Hey, Chris Christie, I have some friends I want your widows and orphans to meet

By Jim Gourley
Best Defense
all-star commenter
New Jersey's governor has never been one to test the political waters
before diving in. If anything, he owes much of his popularity to his reputation
for taking cannonballs off the party platform with wild abandon. His unabashed
candor has always brought him back to the surface unscathed, even when going so
far as to praise the incumbent Democratic president mere weeks ahead of the
GOP's effort to unseat him. While many still blame him for sinking Romney's
hopes, his fearless honesty seemed to come up more buoyant than ever. But his
most recent plunge into straight talk provides a disturbing window into the
unspoken beliefs of a potential future commander in chief.
The remarks in question were issued
during a forum at the Aspen Institute last month. On the subject of domestic
surveillance and recent revelations of the extent of the government's data
collection, Christie fired off candidly at Republicans such as Kentucky Senator
Rand Paul, labeling their beliefs a "dangerous strain of
libertarianism" and calling their arguments "esoteric." He laid
a rhetorically-jeweled capstone on his comments
by literally bringing the point home:
Listen, you can name any number of people and
[Paul is] one of them.... These esoteric, intellectual debates -- I want them to
come to New Jersey and sit across from the widows and the orphans and have that
conversation.

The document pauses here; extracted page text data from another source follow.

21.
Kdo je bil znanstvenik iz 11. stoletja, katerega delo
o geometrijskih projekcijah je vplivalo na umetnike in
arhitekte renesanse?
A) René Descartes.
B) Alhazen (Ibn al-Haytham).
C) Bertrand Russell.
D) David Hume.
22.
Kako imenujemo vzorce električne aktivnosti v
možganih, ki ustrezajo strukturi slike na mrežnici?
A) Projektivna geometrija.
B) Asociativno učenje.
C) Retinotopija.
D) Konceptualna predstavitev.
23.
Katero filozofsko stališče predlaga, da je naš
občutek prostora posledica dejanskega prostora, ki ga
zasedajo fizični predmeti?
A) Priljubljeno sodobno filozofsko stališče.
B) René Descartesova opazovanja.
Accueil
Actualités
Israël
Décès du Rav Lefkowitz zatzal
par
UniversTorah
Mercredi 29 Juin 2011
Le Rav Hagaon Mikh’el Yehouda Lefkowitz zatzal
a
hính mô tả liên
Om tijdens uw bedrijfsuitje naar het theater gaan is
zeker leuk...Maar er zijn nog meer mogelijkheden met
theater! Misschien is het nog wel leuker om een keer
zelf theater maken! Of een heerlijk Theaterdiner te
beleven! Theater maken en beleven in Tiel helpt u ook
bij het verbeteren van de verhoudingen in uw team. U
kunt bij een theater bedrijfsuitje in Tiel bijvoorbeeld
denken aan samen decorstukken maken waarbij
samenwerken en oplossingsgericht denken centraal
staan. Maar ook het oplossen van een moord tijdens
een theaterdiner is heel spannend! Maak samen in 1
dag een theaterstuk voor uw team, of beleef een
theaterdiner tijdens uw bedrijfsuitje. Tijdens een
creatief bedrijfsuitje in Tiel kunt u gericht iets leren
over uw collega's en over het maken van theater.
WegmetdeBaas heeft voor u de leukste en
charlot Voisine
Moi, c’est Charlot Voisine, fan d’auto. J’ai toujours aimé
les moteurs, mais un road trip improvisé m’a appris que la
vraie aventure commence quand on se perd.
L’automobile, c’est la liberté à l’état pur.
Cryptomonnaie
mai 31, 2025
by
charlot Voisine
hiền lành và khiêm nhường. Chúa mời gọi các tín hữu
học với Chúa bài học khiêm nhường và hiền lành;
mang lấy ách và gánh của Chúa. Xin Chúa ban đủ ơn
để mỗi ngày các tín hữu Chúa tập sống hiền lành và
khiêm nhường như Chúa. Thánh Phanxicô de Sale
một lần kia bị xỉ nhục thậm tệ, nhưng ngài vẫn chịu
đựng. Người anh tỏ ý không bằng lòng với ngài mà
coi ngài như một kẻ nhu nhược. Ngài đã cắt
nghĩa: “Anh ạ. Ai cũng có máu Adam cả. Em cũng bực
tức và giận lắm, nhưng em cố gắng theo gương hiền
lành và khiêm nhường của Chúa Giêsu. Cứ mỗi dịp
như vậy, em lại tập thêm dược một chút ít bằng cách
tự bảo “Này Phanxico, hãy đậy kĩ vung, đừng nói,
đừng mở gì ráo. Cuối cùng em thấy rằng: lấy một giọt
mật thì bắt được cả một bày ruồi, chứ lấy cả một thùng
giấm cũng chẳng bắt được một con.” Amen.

And they won't, because that's a much tougher conversation to
have.
The lynchpin of Christie's rhetoric is the fundamental assumption that
is ironically best characterized by more esoteric remarks
issued by President Obama when he responded to the initial reports of
government surveillance after the Snowden leaks broke.
But I think it's important to recognize that
you can't have a hundred percent security and also then have a hundred percent
privacy and zero inconvenience. You know, we're going to have to make some
choices as a society.
Christie takes the hard line on the issue, taking security over both
privacy and convenience every time. The subtle overtones of "never
again" in his mantra are eerily reminiscent of Dick Cheney. It's a majestic
leap for a man who would be president of the United States.

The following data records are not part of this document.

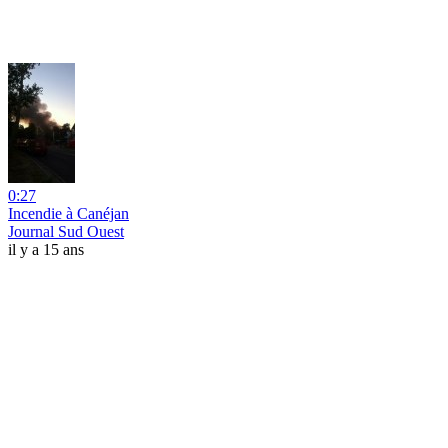
0:27
Incendie à Canéjan
Journal Sud Ouest
il y a 15 ans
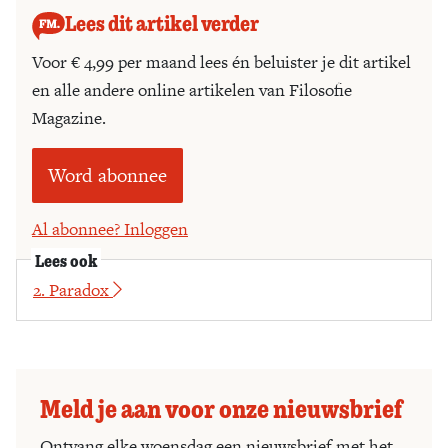
Lees dit artikel verder
Voor € 4,99 per maand lees én beluister je dit artikel
en alle andere online artikelen van Filosofie
Magazine.
Word abonnee
Al abonnee? Inloggen
Lees ook
2. Paradox
Meld je aan voor onze nieuwsbrief
Ontvang elke woensdag een nieuwsbrief met het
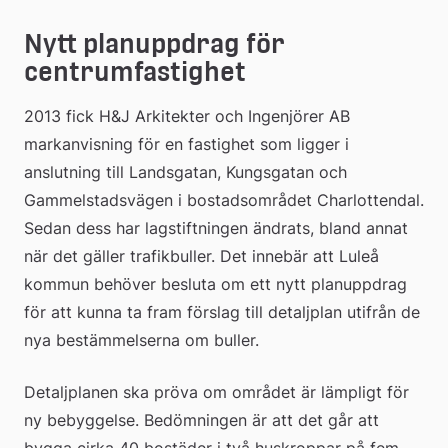
Nytt planuppdrag för 
centrumfastighet
2013 fick H&J Arkitekter och Ingenjörer AB 
markanvisning för en fastighet som ligger i 
anslutning till Landsgatan, Kungsgatan och 
Gammelstadsvägen i bostadsområdet Charlottendal. 
Sedan dess har lagstiftningen ändrats, bland annat 
när det gäller trafikbuller. Det innebär att Luleå 
kommun behöver besluta om ett nytt planuppdrag 
för att kunna ta fram förslag till detaljplan utifrån de 
nya bestämmelserna om buller.
Detaljplanen ska pröva om området är lämpligt för 
ny bebyggelse. Bedömningen är att det går att 
bygga cirka 40 bostäder i två huskroppar på fem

But it finishes with a belly flop for a guy who'd go stand in front of
the armed forces. The final "go tell the widows and orphans" jab is
profane not as much for its overt melodramatic invocation of bereaved innocents
as for the implicit devaluation of servicemembers. The core ideology is that we
must not sacrifice the lives of innocent American citizens in the interest of
"esoteric" things like privacy or a rationally measured approach to
homeland security. Due process and habeas corpus cannot be allowed to stall the
swift hand of justice when countless lives are at stake. Anyone who disagrees
is a lofty-minded theorist who fails to grasp what's at stake.

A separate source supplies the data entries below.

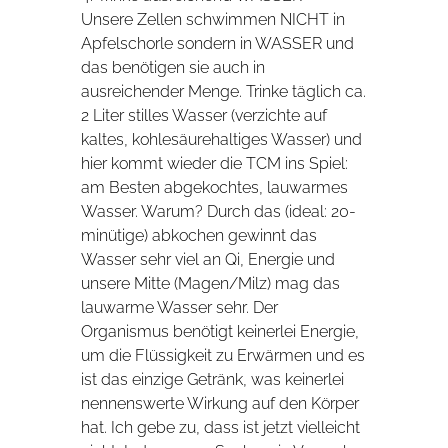
Unsere Zellen schwimmen NICHT in
Apfelschorle sondern in WASSER und
das benötigen sie auch in
ausreichender Menge. Trinke täglich ca.
2 Liter stilles Wasser (verzichte auf
kaltes, kohlesäurehaltiges Wasser) und
hier kommt wieder die TCM ins Spiel:
am Besten abgekochtes, lauwarmes
Wasser. Warum? Durch das (ideal: 20-
minütige) abkochen gewinnt das
Wasser sehr viel an Qi, Energie und
unsere Mitte (Magen/Milz) mag das
lauwarme Wasser sehr. Der
Organismus benötigt keinerlei Energie,
um die Flüssigkeit zu Erwärmen und es
ist das einzige Getränk, was keinerlei
nennenswerte Wirkung auf den Körper
hat. Ich gebe zu, dass ist jetzt vielleicht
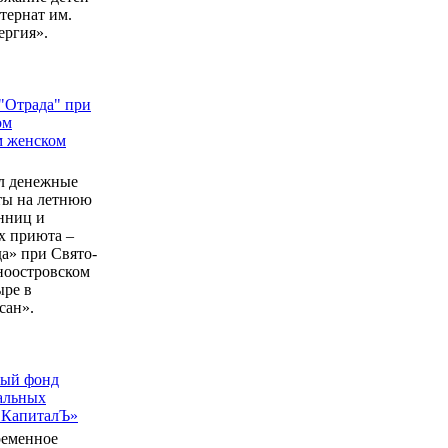
ернат им.
ергия».
"Отрада" при
ом
м женском
л денежные
еты на летнюю
нниц и
 приюта –
а» при Свято-
ноостровском
ыре в
сан».
ный фонд
альных
 КапиталЪ»
ременное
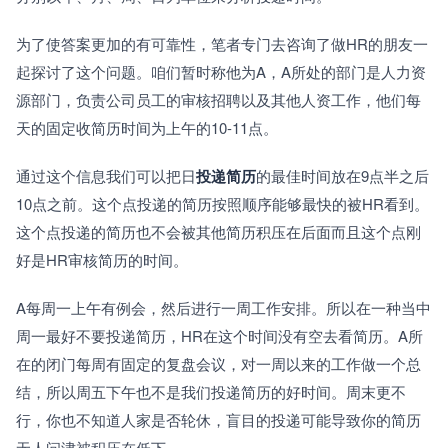
为了使答案更加的有可靠性，笔者专门去咨询了做HR的朋友一
起探讨了这个问题。咱们暂时称他为A，A所处的部门是人力资
源部门，负责公司员工的审核招聘以及其他人资工作，他们每
天的固定收简历时间为上午的10-11点。
通过这个信息我们可以把日
投递简历
的最佳时间放在9点半之后
10点之前。这个点投递的简历按照顺序能够最快的被HR看到。
这个点投递的简历也不会被其他简历积压在后面而且这个点刚
好是HR审核简历的时间。
A每周一上午有例会，然后进行一周工作安排。所以在一种当中
周一最好不要投递简历，HR在这个时间没有空去看简历。A所
在的闭门每周有固定的复盘会议，对一周以来的工作做一个总
结，所以周五下午也不是我们投递简历的好时间。周末更不
行，你也不知道人家是否轮休，盲目的投递可能导致你的简历
无人问津被积压在低下。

Christie wants us all to understand that we are fighting for security,
here. Not freedom. Not honor. Not some abstract concept in a Lee Greenwood song
or whatever enigmatic principles Article VI of the Code of
Conduct might possibly be referring to. There are already too many dead
American civilians. Whatever freedoms must be sacrificed to prevent more, so be
it.
Perish the thought that a single American civilian should die because we
hesitated to curtail their freedoms. But where does that leave the servicemember
who is repeatedly told that they advance into the jaws of death for the express
purpose of defending freedom? What are the people who suffered grievous injury
supposed to feel if the day comes that President Christie further encroaches on
civil liberties heretofore held as sacrosanct? For one who gave their legs to
the cause of freedom, is this not a second amputation?
Governor Christie gathers his army of innocents behind him and
challenges his libertarian detractors to muster the gall to "say it to
their face." If Senator Paul is either unable or unwilling, then I would
like to personally take Governor Christie up on his offer to discuss the issue.
However, please allow me the small indulgence of choosing the venue for the
debate. I would like for him to come to 1 Memorial Drive in Arlington,
Virginia. You see, if the standard I must meet is to be able to make my
arguments to his friends with a straight face, then it is only fair that the governor
do the same before my friends. I'm sorry if this is too much of a stretch for
him, but as the president said, we have to make some tough decisions as a
society about convenience, security, and freedom. I hate to inconvenience the orphans and widows,
but my friends were forced to make some hard decisions, and they no longer have
the freedom to travel beyond that address.
Jim Gourley is a
frequent contributor to Best Defense.